NEW YORK (Reuters): Donald Trump may go face-to-face with the writer E. Jean Carroll in open court on Thursday, to convince jurors he shouldn’t pay her any damages despite being liable for having defamed and sexually abused her.
Testimony resumed in federal court in Manhattan after a week off, with lawyers for Carroll, a former Elle magazine advice columnist, expected to wrap up their case.
Trump looked on as former Elle Editor-in-Chief Robbie Myers began testifying on Carroll’s behalf. The former president could testify in his own defense later.
Carroll, 80, is suing over Trump’s June 2019 denials that he raped her in the mid-1990s in a Bergdorf Goodman department store dressing room in Manhattan. She is seeking at least $10 million.
Trump, 77, has consistently denied wrongdoing, claiming he had not known Carroll despite photos showing them together, and accusing her of making up the rape to boost sales of her memoir.
He filed dozens of posts related to the case overnight to his Truth Social platform, maintaining that he had never heard of or touched Carroll and that her case was “Another HOAX.”
The trial has become an element of Trump’s third White House run, with the Republican frontrunner shuttling between the courtroom and campaign stops, while criticizing Carroll, the judge and the judicial process online and at press conferences.
Last May, another jury ordered Trump to pay Carroll $5 million after he denied her rape claim in October 2022.
U.S. District Judge Lewis Kaplan, who has presided at both trials, has ruled that the first trial established that Trump defamed and sexually abused Carroll.
The only issues for the nine jurors in the current trial is how much money Trump should pay Carroll, if any, for damaging her reputation – and how much, if any, he should pay as punishment and to dissuade him from defaming her again.
A damages expert testified on Carroll’s behalf that the damage to her reputation could be as high as $12.1 million.
Trump’s legal team has said damages should be nominal or zero, and that Carroll has gained more than whatever she might have lost by pursuing and gaining her newfound game.
Kaplan last week warned Trump not to use the courtroom to air political grievances, after one of Carroll’s lawyers complained that jurors might have overheard Trump calling the case a “witch hunt” and “con job.”

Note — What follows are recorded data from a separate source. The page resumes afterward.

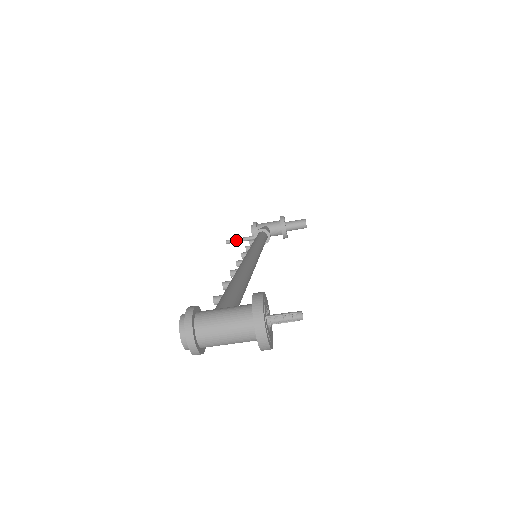
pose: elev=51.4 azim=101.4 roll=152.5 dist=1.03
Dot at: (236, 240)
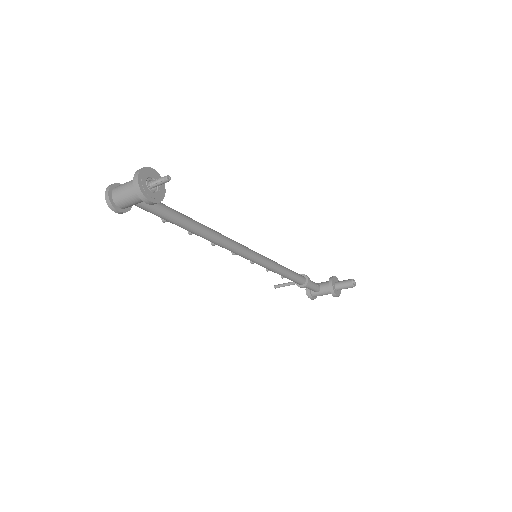
Dot at: (282, 284)
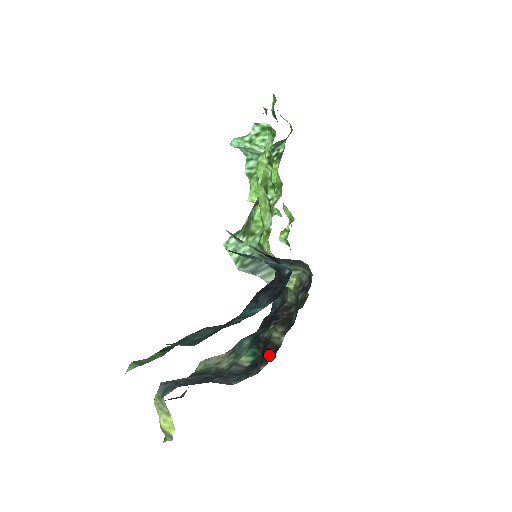
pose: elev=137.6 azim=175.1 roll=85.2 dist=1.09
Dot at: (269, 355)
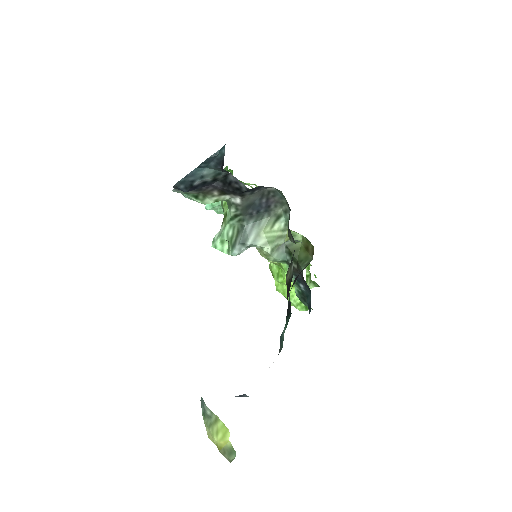
Dot at: (288, 291)
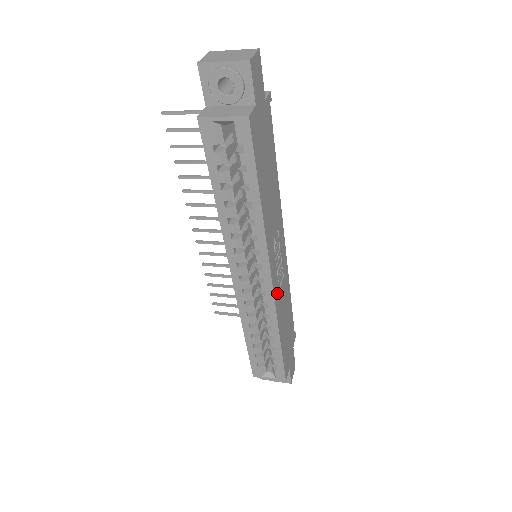
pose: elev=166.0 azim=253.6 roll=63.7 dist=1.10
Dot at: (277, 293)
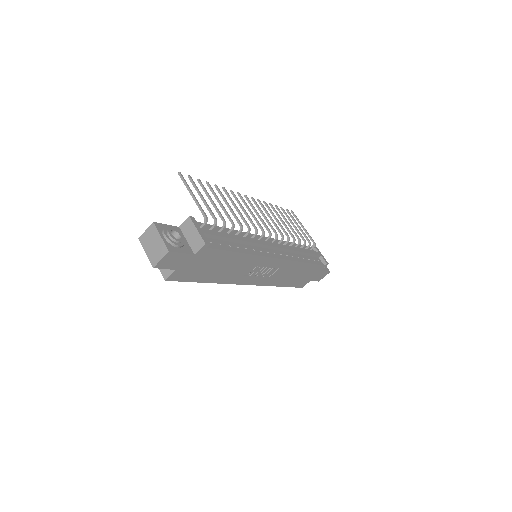
Dot at: (264, 280)
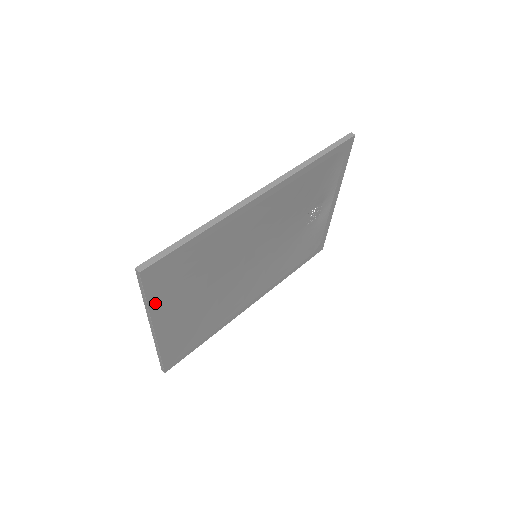
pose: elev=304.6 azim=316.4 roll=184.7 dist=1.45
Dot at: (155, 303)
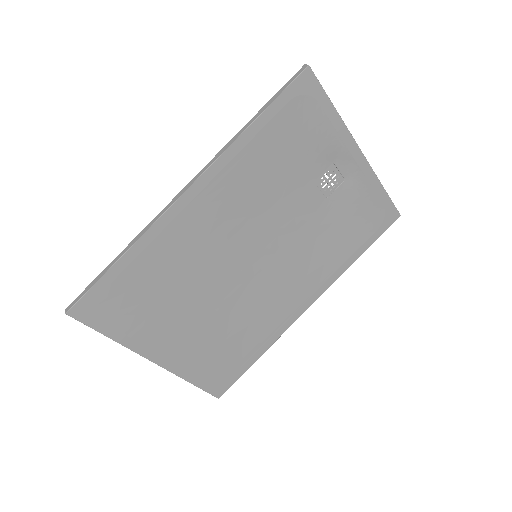
Dot at: (123, 336)
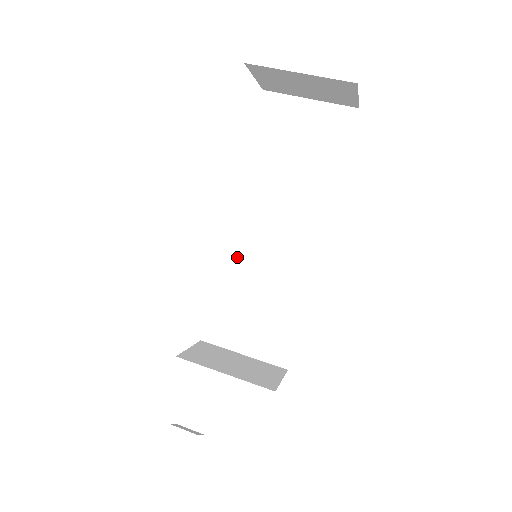
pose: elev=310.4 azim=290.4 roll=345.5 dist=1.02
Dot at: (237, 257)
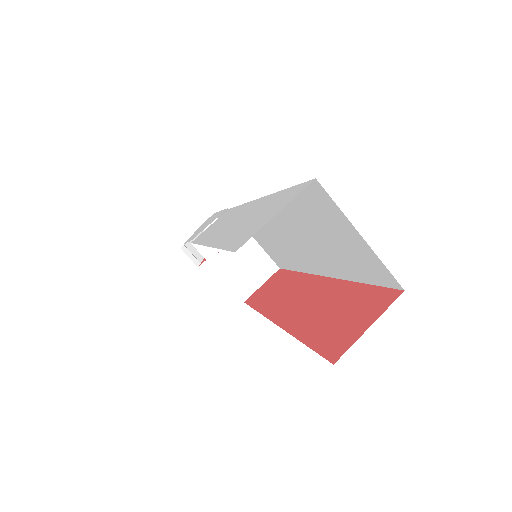
Dot at: occluded
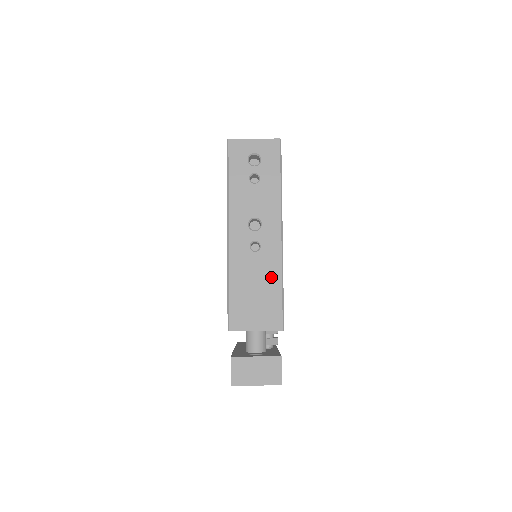
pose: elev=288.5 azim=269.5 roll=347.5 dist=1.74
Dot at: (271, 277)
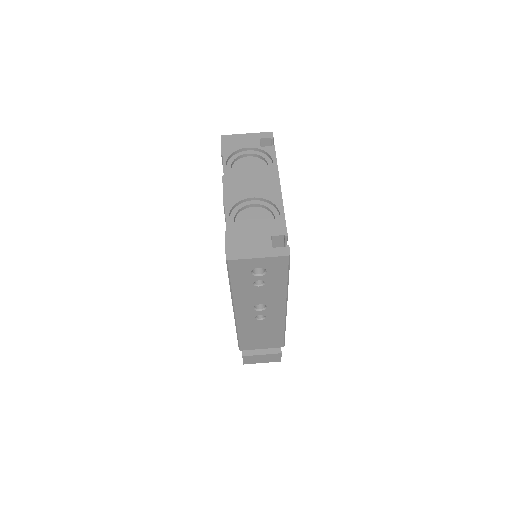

The judge has spent 29 years on the federal bench. He is known for his no-nonsense approach, and for expressing impatience with lawyers and witnesses who don’t follow his instructions.
Kaplan could interrupt or shut down Trump’s testimony, or throw him out of the courtroom, if Trump persisted in speaking out of turn, or digressed from the issues the jury will consider.
On Jan. 11, when another judge asked Trump if he could stick to the facts if allowed to give a closing statement in the New York attorney general’s civil fraud case against him, Trump responded by attacking the judge and proclaiming the case a politically inspired sham.
Carroll’s lawyers have warned that Trump might try to “sow chaos” if he testified, because his defiance might aid him politically.